Standard form for a quadratic:  y = ax^2 + bx + c
Identify a = , b = , and c =  .   For right now, the c value will not be used in the formulas, but identify it now, because you will use it soon with the quadratic formula.
So a = -1, b = 6 and c = -8.
Find the x-coordinate of the vertex (the turning point of the graph) by using the formula x = -b/2a.   This is also the formula for the axis of symmetry (where the graph turns and is a mirror image of itself).
In this case, the x-coordinate of the vertex is x = -6/2(-1) = 3.
To find the y-coordinate, substitute x = 3 into the original equation and find the y-coordinate for the vertex which is -(3)^2 + 6(3) - 8 = 1.  The vertes is (3,1).
Now I would choose 2 points greater than the x-coordinate of the vertex and two values less than it as well.  
Make a table of values
x      y = -x^2 + 6x - 8    y
1       -(1)^2 + 6(1) - 8  = -3 
2       -(2)^2 + 6(2) - 8   =0
3       -(3)^2 + 6(3) - 8   =1 
4       -(4)^2 + 6(4) - 8   =0
5       -(5)^2 + 6(5) - 8   =-3
Points (1, -3), (2, 0), (3, 1), (4, 0), and (5, -3).
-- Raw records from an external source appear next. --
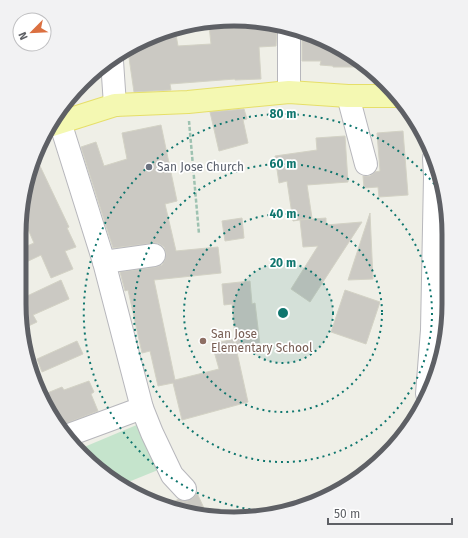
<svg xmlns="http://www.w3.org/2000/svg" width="468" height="538" viewBox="0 0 468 538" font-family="'Fira Sans',sans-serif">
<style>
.green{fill:#c5e4cc}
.building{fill:#cbc9c3;stroke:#d3d2c5}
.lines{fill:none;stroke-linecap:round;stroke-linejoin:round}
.minor-casing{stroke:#b7b7bc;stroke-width:24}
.major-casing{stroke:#e6df69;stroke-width:24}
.path{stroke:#9ec2b1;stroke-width:2.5;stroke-dasharray:4 2;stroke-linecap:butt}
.minor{stroke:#fff;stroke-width:22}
.major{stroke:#f4f8b2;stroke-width:22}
.ring{fill:none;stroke:#0f766e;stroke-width:2;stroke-dasharray:2 4}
.worship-dot{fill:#6b7280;stroke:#fff;stroke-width:1.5}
.education-dot{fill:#8d6e63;stroke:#fff;stroke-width:1.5}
.labels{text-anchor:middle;stroke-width:3.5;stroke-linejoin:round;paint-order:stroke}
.worship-label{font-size:12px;fill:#5b616d;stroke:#fff;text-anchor:start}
.education-label{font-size:12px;fill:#785e54;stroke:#fff;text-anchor:start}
.rim{fill:none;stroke:#5e6065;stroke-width:5}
.centre{fill:#0f766e;stroke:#fff;stroke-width:2}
.ring-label{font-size:12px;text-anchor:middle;font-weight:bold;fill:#0f766e;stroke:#fff;stroke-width:3.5;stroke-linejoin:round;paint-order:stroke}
</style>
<rect width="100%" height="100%" fill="#efefe7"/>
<polygon class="green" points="139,424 158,470 121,485 103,475 77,450"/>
<g class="building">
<polygon points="248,19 277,27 276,46 259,47 261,79 235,80 235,79 170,84 171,90 134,92 128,51 165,30 175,29 178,46 211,44 209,25"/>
<polygon points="302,34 329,41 363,67 333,67 333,66 320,65 321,61 302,61"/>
<polygon points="244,109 247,119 243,120 248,143 219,151 210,112"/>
<polygon points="161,125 177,201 165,204 176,251 218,247 221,273 154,280 175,380 219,369 212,344 234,339 248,402 182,420 173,383 158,386 150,351 142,353 128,290 125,291 120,272 156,267 162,265 165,260 166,253 164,247 158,243 153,243 113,248 81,147 96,142 104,166 127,159 122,133"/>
<polygon points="403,131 408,195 379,197 378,187 364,188 363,176 370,176 375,172 380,171 377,133"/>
<polygon points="345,136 348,182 307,185 312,218 293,221 287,181 279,183 275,156 317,150 316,138"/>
<polygon points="40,166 69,227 67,228 76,247 65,251 73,269 51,278 41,255 20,265 20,249 34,243 21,213 21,206 32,170"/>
<polygon points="370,213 373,279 348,280"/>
<polygon points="242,218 244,238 225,241 222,221"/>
<polygon points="326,218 326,225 362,222 323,282 321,282 323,282 310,302 291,289 318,246 303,247 300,220"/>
<polygon points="61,280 69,299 33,315 37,322 22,329 19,304 19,286 25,297"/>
<polygon points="250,281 252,304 255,303 260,345 236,348 232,304 224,305 222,284"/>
<polygon points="345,290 380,302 366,344 331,332"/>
<polygon points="77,341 83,354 42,372 37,359"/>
<polygon points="89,381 94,392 91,394 98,411 59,426 40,396 62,387 64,390"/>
<polygon points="197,493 208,517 164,506 179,499 182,501 188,501 193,498"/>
</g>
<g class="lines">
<g class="minor-casing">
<g id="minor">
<polyline points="112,61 115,105"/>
<polyline points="289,92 289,30"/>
<polyline points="348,96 366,164"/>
<polyline points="60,122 104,262 142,408 152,433 172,475 185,489"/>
<polyline points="104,262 154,255"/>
<polyline points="427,394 432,330 435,177 434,158"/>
<polyline points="66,436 142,408"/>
</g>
</g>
<g class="major-casing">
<polyline id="major" points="52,125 115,105 188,102 289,92 348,96 398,96"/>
</g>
<polyline class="path" points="189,121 199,234"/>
<use href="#minor" class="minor"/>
<use href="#major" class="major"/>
</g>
<circle cx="283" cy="313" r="50" fill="#0f766e" fill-opacity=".12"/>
<g class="ring">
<circle cx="283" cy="313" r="50"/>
<circle cx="283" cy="313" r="99"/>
<circle cx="283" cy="313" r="149"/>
<path d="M280 512A199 199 0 1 1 443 195"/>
</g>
<circle class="worship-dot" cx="149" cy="167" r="4"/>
<circle class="education-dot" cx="203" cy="341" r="4"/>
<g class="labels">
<g class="worship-label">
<text x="157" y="171">San Jose Church</text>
</g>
<g class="education-label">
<text x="211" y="338">San Jose<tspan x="211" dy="14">Elementary School</tspan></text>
</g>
</g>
<path d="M0 0H468V538H0ZM234 26H234A208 208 0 0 1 442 234V304A208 208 0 0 1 234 512H234A208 208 0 0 1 26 304V234A208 208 0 0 1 234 26Z" fill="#f2f2f3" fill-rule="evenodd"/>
<path class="rim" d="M234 26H234A208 208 0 0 1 442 234V304A208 208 0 0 1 234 512H234A208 208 0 0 1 26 304V234A208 208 0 0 1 234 26Z"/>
<circle cx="283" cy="313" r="6" class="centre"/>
<g class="ring-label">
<text x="283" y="118">80 m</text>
<text x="283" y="168">60 m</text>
<text x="283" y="218">40 m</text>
<text x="283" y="267">20 m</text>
</g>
<g transform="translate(32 32) rotate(246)"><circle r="19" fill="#ffffff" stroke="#bfbfc1"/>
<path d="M0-3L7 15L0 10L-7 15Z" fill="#db7041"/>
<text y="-6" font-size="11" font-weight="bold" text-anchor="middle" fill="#5e6065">N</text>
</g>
<path d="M328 518v6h124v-6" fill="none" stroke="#5e6065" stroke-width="2"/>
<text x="334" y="518" font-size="12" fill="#5e6065" stroke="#ffffff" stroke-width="3" paint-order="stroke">50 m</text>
</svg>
Graph the five points.  Remember that this is a U-shaped graph, so there needs to be a curve to it.
The graph is opening down, and the axisof symmetry is a dashed line (vertical) that goes through the vertex.
The maximum value is the vertex (3, 1).  It is the highest point that is on the graph.
The range is the y values.  Since the graph goes on forever, and it goes negative, therefore the range is highest <= y <= -Infinity.  The sign <= means greater than or equal to.
Range:  3<= y <= -Infinity (negative infinity sideways 8).
Hope that this is helpful